— WHAT THE TASK REQUIRES —
Reproduce each line of the entries that carries "lines".

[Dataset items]
╭──

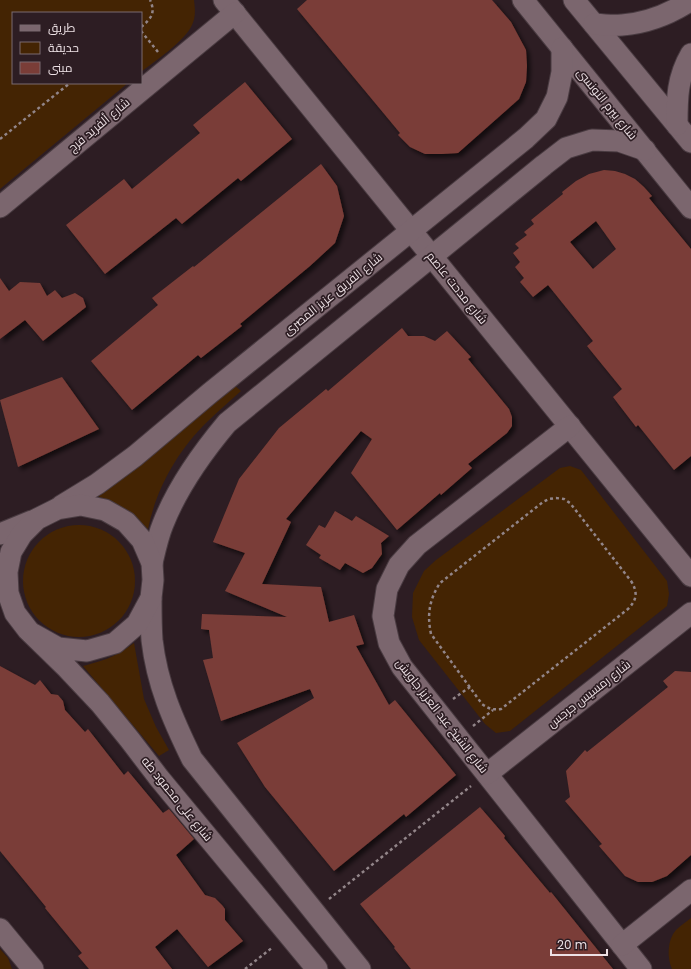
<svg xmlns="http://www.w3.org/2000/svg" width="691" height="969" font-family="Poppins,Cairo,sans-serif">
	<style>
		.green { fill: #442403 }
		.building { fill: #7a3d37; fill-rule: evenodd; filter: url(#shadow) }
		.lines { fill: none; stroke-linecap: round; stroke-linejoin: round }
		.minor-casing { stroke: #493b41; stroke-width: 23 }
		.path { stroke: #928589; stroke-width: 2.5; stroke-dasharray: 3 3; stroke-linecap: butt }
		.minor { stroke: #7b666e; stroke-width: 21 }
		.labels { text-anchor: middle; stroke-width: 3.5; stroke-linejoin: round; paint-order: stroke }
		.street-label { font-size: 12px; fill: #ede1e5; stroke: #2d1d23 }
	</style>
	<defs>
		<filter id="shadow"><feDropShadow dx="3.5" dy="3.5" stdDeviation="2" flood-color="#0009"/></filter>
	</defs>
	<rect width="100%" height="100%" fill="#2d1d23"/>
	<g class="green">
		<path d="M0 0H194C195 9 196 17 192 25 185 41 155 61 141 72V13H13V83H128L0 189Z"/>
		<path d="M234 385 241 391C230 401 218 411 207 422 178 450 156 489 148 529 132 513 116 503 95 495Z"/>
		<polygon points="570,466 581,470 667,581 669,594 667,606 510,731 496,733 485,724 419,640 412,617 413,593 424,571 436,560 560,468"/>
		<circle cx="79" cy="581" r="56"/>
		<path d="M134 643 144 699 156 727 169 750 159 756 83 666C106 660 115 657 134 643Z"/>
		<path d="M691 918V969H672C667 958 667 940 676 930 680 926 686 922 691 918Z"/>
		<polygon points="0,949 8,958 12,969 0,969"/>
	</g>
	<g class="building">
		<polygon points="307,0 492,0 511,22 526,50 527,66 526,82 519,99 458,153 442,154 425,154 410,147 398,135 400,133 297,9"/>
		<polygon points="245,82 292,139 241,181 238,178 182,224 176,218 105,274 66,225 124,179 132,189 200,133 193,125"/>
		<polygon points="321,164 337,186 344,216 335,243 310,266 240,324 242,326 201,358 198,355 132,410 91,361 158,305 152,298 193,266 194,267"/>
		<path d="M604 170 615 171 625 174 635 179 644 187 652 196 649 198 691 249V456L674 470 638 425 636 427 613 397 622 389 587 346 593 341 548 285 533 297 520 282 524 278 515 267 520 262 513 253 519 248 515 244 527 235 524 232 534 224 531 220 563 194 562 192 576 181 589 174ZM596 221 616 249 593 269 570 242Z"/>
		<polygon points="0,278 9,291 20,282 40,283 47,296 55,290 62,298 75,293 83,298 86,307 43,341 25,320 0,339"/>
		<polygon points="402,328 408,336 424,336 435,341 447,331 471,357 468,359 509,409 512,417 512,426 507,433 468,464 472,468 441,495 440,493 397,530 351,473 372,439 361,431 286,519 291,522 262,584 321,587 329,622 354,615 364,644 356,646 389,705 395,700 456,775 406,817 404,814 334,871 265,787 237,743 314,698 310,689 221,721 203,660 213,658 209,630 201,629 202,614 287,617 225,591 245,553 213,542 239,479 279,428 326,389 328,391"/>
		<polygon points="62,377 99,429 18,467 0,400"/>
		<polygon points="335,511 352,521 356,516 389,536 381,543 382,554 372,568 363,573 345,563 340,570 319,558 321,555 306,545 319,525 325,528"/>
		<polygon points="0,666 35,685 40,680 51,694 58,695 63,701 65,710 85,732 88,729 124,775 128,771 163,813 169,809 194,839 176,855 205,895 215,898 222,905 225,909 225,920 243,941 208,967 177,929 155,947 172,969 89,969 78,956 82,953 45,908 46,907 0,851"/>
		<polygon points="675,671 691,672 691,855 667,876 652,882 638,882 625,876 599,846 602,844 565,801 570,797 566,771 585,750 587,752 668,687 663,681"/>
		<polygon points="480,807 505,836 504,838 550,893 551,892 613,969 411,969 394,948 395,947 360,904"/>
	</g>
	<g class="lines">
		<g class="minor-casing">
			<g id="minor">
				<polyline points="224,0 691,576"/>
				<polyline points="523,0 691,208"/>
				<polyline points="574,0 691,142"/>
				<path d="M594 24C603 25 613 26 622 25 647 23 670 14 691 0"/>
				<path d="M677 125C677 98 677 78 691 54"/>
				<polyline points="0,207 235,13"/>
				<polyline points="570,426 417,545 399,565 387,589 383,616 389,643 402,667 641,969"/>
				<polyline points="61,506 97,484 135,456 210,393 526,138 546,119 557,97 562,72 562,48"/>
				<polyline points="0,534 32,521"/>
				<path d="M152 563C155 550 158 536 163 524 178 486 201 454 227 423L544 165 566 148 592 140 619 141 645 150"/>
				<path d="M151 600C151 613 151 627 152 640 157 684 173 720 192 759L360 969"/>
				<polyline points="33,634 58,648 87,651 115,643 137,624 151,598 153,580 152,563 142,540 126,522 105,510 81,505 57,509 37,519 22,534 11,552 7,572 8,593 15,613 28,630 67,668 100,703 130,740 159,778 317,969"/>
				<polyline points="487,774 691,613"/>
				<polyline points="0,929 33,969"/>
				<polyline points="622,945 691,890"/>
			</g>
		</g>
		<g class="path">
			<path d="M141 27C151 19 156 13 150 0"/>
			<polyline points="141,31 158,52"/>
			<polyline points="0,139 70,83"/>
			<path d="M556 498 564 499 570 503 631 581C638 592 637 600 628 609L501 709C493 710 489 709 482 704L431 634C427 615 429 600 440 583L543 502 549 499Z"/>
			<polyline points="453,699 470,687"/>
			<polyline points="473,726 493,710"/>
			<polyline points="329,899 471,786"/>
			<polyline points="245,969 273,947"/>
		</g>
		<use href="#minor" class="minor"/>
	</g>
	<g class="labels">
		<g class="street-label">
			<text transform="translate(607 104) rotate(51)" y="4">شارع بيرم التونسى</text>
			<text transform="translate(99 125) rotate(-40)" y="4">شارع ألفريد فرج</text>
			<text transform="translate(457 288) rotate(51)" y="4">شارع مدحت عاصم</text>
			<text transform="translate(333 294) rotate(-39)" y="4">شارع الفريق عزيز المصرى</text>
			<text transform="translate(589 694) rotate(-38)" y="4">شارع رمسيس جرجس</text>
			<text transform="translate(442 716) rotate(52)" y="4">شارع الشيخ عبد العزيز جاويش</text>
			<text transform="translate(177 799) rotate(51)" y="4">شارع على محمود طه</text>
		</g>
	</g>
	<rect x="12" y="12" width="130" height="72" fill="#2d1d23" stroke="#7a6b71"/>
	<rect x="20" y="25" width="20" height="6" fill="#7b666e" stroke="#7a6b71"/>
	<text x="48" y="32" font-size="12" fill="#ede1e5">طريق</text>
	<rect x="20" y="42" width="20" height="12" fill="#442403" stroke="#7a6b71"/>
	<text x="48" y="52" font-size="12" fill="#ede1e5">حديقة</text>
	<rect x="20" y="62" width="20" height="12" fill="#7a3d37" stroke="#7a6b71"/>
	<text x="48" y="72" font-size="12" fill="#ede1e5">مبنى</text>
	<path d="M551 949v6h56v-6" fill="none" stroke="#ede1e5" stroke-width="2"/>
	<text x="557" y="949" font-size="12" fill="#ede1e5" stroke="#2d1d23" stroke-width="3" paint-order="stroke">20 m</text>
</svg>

╰──
╭──

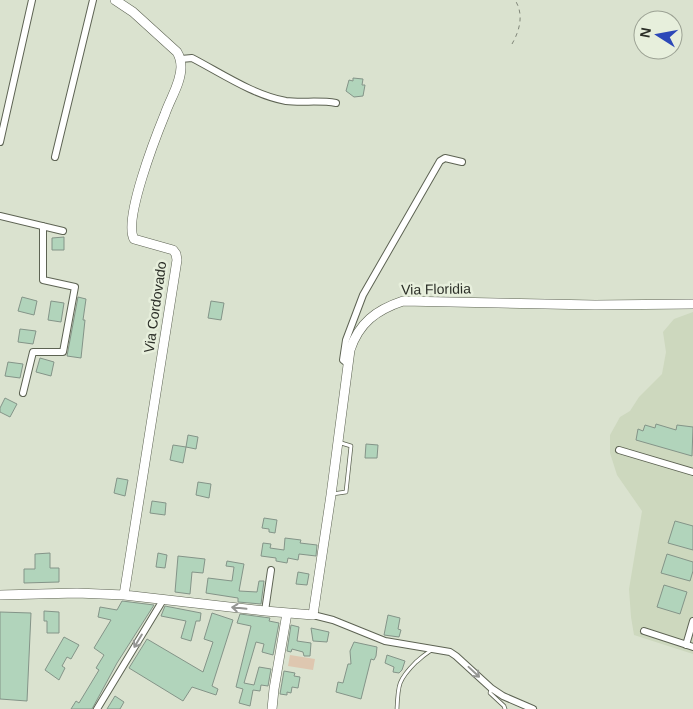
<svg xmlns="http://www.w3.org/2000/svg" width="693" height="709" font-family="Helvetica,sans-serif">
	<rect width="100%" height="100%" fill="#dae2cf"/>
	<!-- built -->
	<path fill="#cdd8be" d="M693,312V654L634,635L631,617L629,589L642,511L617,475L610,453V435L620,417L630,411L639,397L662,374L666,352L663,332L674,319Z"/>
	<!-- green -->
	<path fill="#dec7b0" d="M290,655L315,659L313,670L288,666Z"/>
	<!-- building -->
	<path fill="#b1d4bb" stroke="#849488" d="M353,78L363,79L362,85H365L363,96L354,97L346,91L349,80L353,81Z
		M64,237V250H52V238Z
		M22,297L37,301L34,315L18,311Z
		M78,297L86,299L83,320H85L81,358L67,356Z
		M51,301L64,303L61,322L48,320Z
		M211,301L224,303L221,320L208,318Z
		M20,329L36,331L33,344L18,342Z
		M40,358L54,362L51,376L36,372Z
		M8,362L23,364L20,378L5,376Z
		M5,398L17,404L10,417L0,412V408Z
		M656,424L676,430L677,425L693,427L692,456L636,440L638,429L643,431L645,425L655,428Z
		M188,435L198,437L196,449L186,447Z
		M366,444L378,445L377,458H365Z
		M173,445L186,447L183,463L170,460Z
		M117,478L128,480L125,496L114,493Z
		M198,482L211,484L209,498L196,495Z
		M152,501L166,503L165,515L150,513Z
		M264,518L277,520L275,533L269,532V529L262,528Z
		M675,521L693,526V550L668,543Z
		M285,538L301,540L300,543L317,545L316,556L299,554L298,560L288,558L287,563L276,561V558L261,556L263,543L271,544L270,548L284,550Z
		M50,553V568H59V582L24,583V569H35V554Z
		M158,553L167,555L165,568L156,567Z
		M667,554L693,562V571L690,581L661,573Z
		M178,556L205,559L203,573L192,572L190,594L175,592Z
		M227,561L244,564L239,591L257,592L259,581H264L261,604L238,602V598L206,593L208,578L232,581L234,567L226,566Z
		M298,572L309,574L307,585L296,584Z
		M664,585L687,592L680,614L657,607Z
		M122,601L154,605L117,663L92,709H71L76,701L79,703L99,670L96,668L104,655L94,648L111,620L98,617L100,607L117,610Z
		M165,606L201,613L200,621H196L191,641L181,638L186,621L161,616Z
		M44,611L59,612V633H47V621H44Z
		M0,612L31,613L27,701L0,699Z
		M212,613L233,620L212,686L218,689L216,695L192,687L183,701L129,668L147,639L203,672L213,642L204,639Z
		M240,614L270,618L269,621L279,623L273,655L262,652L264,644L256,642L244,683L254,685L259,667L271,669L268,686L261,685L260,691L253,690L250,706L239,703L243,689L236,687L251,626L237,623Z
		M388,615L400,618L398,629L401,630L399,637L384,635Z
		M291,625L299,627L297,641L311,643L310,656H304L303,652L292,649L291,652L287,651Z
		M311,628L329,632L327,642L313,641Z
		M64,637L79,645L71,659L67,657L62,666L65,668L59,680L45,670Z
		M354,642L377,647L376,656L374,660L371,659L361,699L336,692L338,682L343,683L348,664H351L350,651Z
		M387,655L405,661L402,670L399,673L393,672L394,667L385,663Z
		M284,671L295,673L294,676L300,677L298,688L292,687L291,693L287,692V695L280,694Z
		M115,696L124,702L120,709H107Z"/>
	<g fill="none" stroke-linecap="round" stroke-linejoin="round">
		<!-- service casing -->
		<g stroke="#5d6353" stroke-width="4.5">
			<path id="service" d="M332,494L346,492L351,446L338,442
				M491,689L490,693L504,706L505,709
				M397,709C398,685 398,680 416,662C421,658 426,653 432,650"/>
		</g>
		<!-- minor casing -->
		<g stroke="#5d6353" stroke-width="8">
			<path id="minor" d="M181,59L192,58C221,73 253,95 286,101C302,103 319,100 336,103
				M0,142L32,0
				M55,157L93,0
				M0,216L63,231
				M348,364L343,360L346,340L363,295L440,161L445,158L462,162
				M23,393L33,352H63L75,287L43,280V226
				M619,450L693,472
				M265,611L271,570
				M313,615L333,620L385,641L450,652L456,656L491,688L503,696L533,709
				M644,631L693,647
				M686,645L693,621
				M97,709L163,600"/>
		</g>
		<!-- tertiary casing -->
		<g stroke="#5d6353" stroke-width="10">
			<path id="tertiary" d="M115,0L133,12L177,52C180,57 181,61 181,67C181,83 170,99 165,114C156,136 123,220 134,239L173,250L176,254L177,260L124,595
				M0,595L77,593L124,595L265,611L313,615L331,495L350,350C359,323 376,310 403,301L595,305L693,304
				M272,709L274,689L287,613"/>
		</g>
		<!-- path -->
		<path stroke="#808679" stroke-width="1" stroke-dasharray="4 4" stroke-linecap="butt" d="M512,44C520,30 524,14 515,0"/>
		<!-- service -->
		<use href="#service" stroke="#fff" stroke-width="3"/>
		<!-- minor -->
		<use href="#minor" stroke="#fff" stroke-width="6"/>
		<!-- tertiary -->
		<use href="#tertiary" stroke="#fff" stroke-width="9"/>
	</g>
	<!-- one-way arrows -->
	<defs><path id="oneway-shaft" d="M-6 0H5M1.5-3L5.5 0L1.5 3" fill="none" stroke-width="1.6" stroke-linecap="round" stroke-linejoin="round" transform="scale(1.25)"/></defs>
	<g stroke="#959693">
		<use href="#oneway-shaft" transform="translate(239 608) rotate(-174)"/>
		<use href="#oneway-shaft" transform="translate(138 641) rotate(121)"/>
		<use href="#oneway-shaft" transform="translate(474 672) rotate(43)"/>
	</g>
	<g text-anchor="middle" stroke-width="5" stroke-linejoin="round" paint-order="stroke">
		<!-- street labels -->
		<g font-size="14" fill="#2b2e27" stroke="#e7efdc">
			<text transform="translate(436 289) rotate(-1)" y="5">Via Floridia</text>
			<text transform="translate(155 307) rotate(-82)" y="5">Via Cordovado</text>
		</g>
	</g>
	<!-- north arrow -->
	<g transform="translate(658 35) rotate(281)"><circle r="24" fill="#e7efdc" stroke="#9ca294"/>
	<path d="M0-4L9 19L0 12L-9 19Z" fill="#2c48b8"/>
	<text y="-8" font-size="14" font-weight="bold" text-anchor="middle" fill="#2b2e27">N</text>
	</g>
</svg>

╰──

— RESPONSE TO THIS EXERCISE —
		.lines { fill: none; stroke-linecap: round; stroke-linejoin: round }
	<g class="lines">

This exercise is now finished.